Baseball offers nation a familiar respite

October 9, 2001

Yogi Berra thinks President Roosevelt got it just right when he suggested that baseball, the national pastime, continue through World War II.

Fewer people might be in the stands, the quality of play might not be top-notch, and the headlines of the day might be about a tragedy on some far-off battlefield. But, somewhere, on some dirt mound, a man with a baseball was trying to throw it past a man with a bat.

"It takes your mind off things," says Mr. Berra, known just as well for his "Yogi-isms" as for his long career as a New York Yankees catcher. "Sports has always been good for anything you did. You have something to watch."

Starting today, New York and the rest of the country will get that chance when the road to the World Series starts anew, during a wartime setting, and the world champion Yankees start their defense against the Oakland Athletics team. It won't be easy: The Yankees have to get past a young and hungry Oakland team and then the winner of the Seattle-Cleveland matchup. Seattle has surpassed the record-breaking 1998 Yankees in terms of number of wins this season.

The playoffs will present the city - and the nation - with yet another chance to come together. Some think it would be fitting for the Yankees to win. It might bring extra tourists into New York - something it badly needs.

And the playoffs bring the country back to familiar territory, loaded with tradition.

"Tradition is very helpful in a time of crisis," says Allyce Najimy, chief operating officer of the Center for the Study of Sport in Society at Northeastern University in Boston.

It is an opportunity that many New Yorkers are savoring. Last week, Mayor Rudolph Giuliani told President Bush, who was visiting, that he couldn't wait to see the Yankees in the World Series again. The president called the mayor an incurable optimist.

Former Yankee left-hander Whitey Ford usually follows the games closely. But, he says, he hasn't had the interest to watch the games the past few weeks.

Yet now, he's now looking forward to the playoffs. "People will never forget what happened, but I think it will help," says Mr. Ford, author of the new book "Few and Chosen," a look at the great Yankee players.

Even if the Yankees don't win, their fans will realize it's not the end of the world, says Phil Pepe, co-author of the book. "This is the kind of thing that helps people get their minds off tragedy and fear, and if it accomplishes that, that's what sport was meant to do in the first place."

Just the fact they are in it, trying to win their fourth straight World Series, is a help to some. "The mood in the city if the Yankees had failed to make it, coupled with the Mets not getting there, would definitely make us feel that much worse about what had happened," says Bruce Garrison, a Manhattan lawyer. "You look at these sources of accomplishment in times like these. Another great showing would help us maintain some sort of optimism."

New York businesses could also use the boost.
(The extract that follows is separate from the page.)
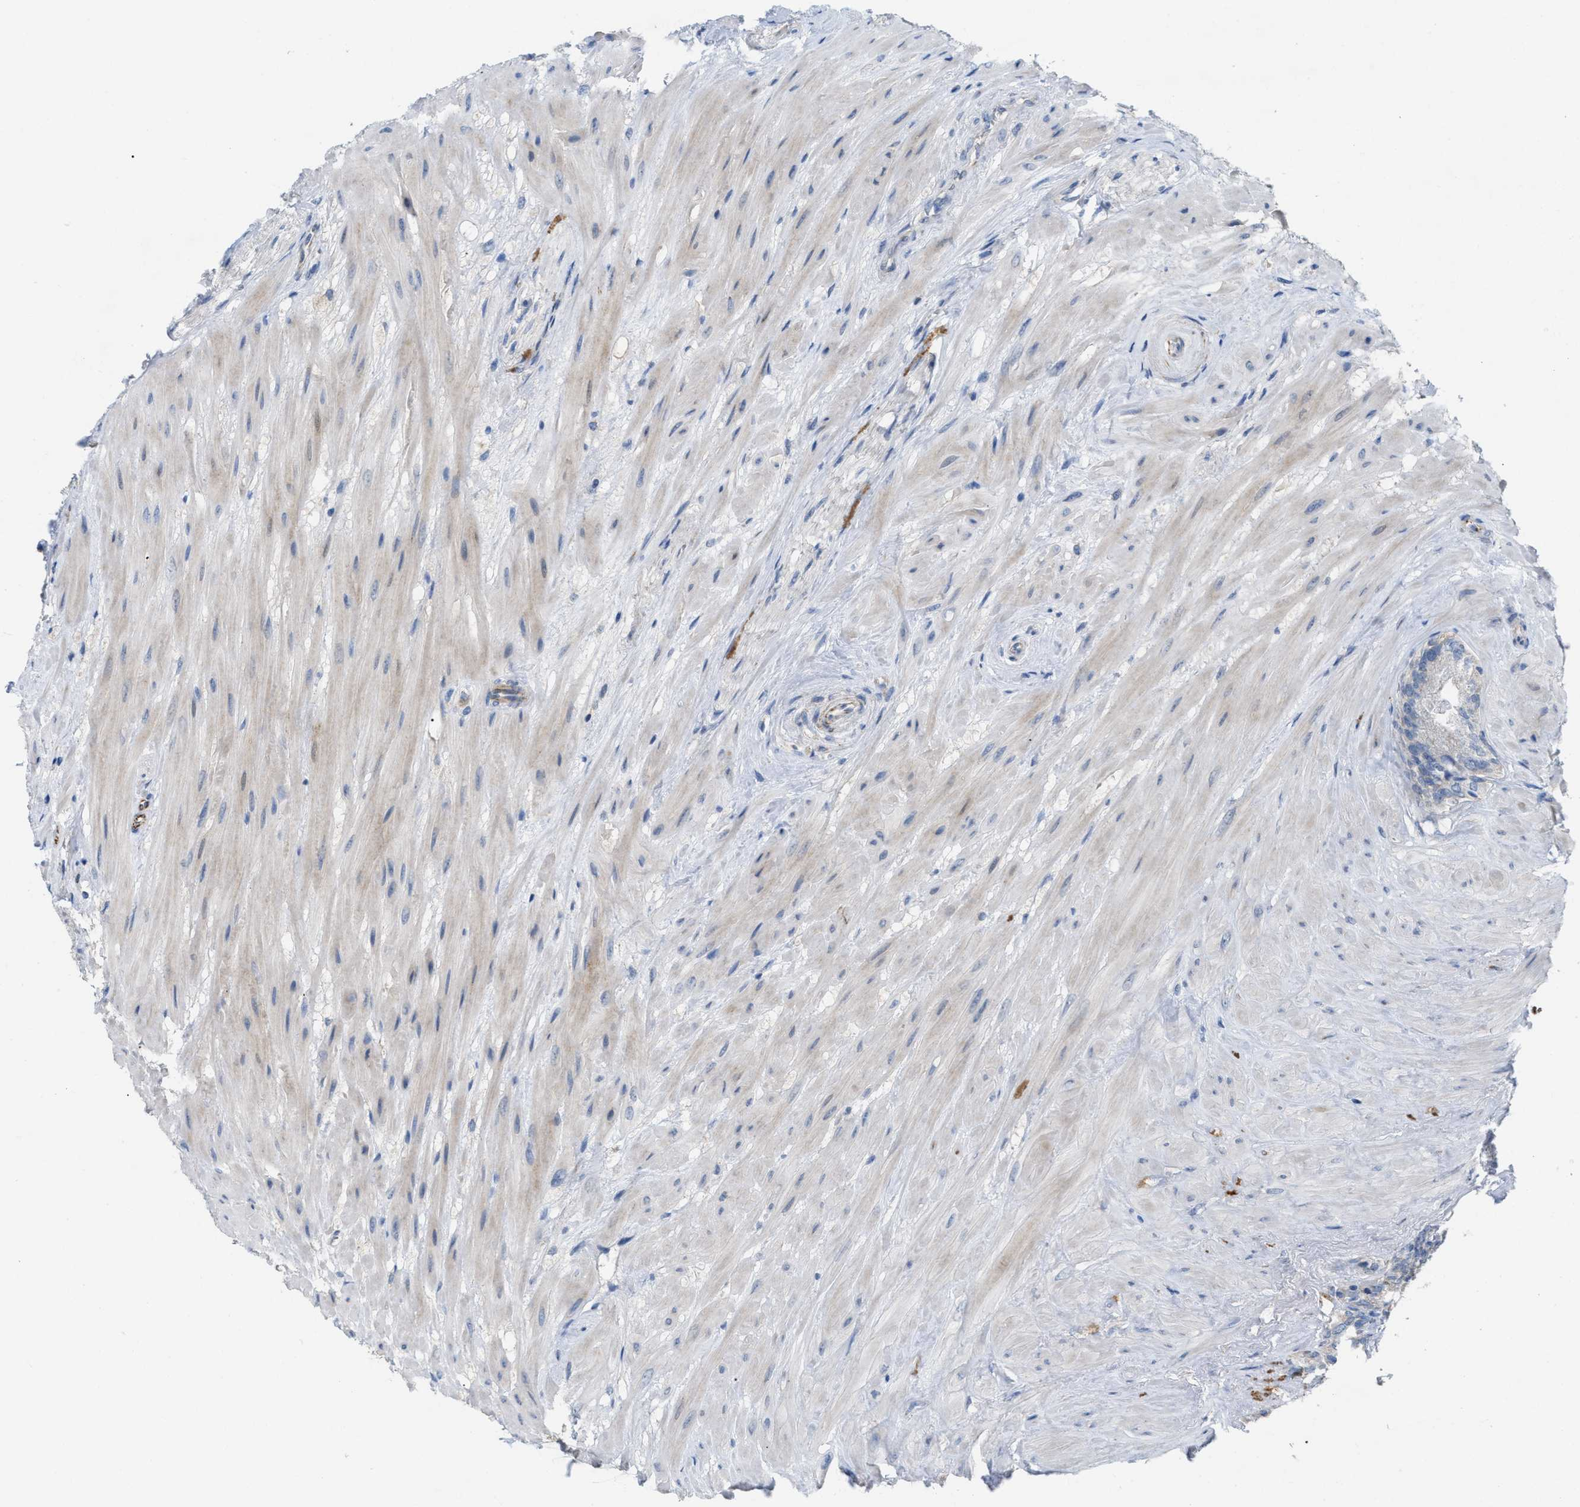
{"staining": {"intensity": "moderate", "quantity": "<25%", "location": "cytoplasmic/membranous"}, "tissue": "seminal vesicle", "cell_type": "Glandular cells", "image_type": "normal", "snomed": [{"axis": "morphology", "description": "Normal tissue, NOS"}, {"axis": "topography", "description": "Seminal veicle"}], "caption": "Immunohistochemical staining of normal seminal vesicle shows low levels of moderate cytoplasmic/membranous expression in about <25% of glandular cells.", "gene": "DHX58", "patient": {"sex": "male", "age": 46}}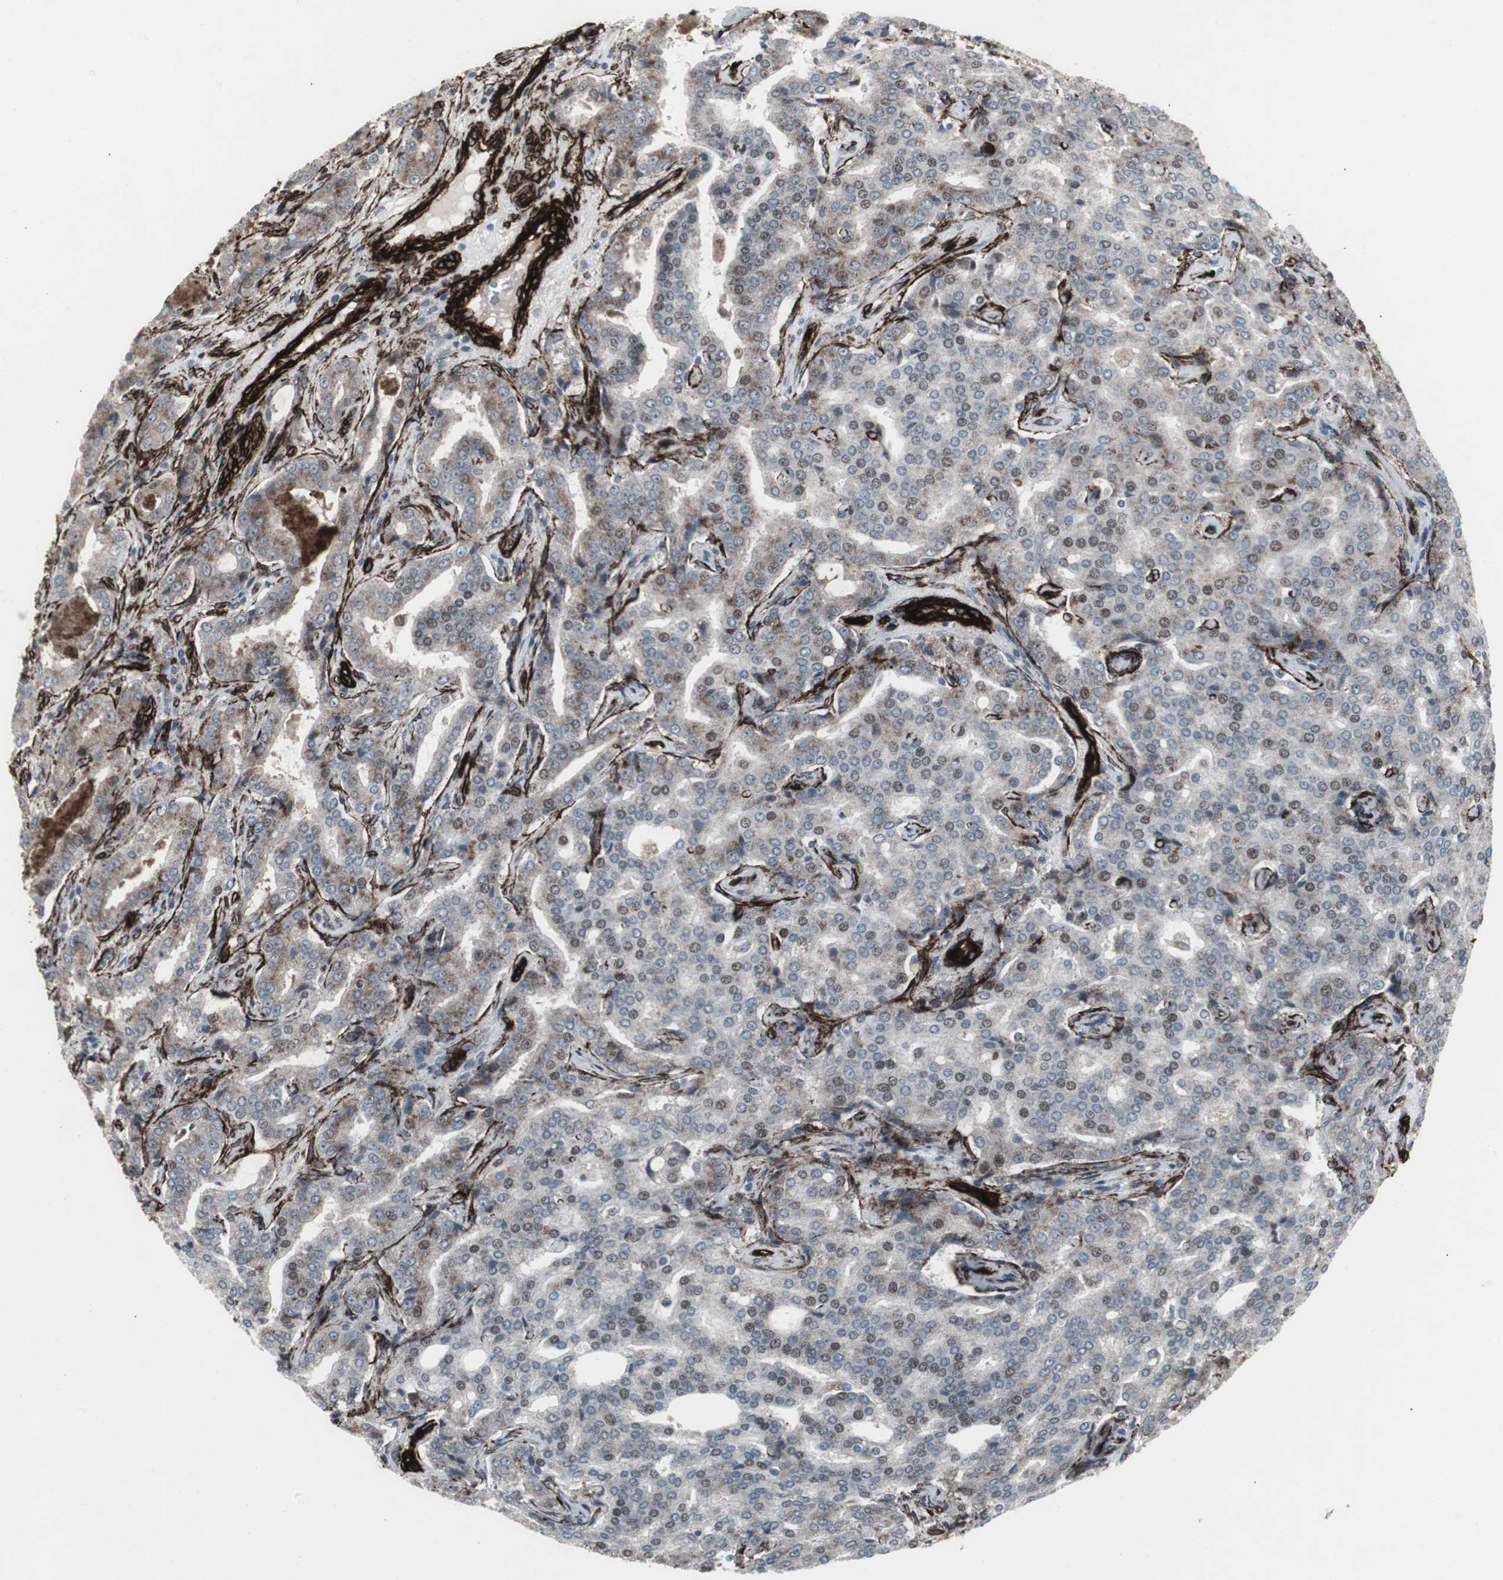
{"staining": {"intensity": "weak", "quantity": "<25%", "location": "cytoplasmic/membranous,nuclear"}, "tissue": "prostate cancer", "cell_type": "Tumor cells", "image_type": "cancer", "snomed": [{"axis": "morphology", "description": "Adenocarcinoma, High grade"}, {"axis": "topography", "description": "Prostate"}], "caption": "There is no significant positivity in tumor cells of prostate cancer.", "gene": "PDGFA", "patient": {"sex": "male", "age": 72}}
Last year, with the Mets and Yankees battling it out in the World Series, long lines formed outside of retailers as fans scooped up T-shirts, caps, and jackets. "It's Christmas for us," says Jack Perlman of Modell's Sporting Goods.

The enthusiasm spread to other segments of the economy, as residents felt good about themselves. Says Dominican taxi driver Jose Nunez: "The city is alive if the Yankees win."

Even some non-Yankee fans are supportive. Sports Illustrated columnist Rick Reilly, not exactly a devotee of the Bronx Bombers, recently wrote, "It's hard to believe these words are coming out of my mouth, but it'd be sweet if we could have another Subway Series, just for the sheer joy it would bring New Yorkers. I'm a changed man. I love Yankees fans now. Please, put a hair in my soup. Grunt directions at me.... I know who you really are underneath."

Yankee fervor has even spread to Fenway Park in Boston. Well, OK, maybe those Red Sox fans aren't waving Yankee pennants, but they have stopped cursing the team. Ms. Najimy recently visited the stadium and noted that the fans did not boo when the Yankees were mentioned. "The rivalry does not seem that important anymore, and, of course, people have more compassion for New York," she says.

In fact, sports can help to heal society, she says. "Look at the values that sports promotes: teamwork, discipline, working to a common goal, and personal bests," she says. She believes the message is even reaching professional athletes, known for being long on narcissism. "We try to promote them as role models, and look what has happened: Michael Jordan is donating his entire salary to the relief effort."

In fact, athletes have been able to put their sport into perspective. Before one game, the New York Mets team all knelt in prayer. Almost every team has brought its city's police and firemen to the stadium to watch the games, which have been draped in patriotism. In one moving moment, Yankee shortstop Derek Jeter gave seats to the family of one of the pilots of a hijacked jet. He sent the pilot's two young daughters his glove, another player gave them a bat, and manager Joe Torre gave them the lineup card after the game.

This is the kind of inspiration that Mr. Roosevelt hoped baseball would do once World War II started. On Jan. 15, 1942, he wrote a letter to baseball commissioner Judge Kenesaw Landis. Said Roosevelt: "They [the American people] ought to have a chance for recreation and taking their minds off work even more than before."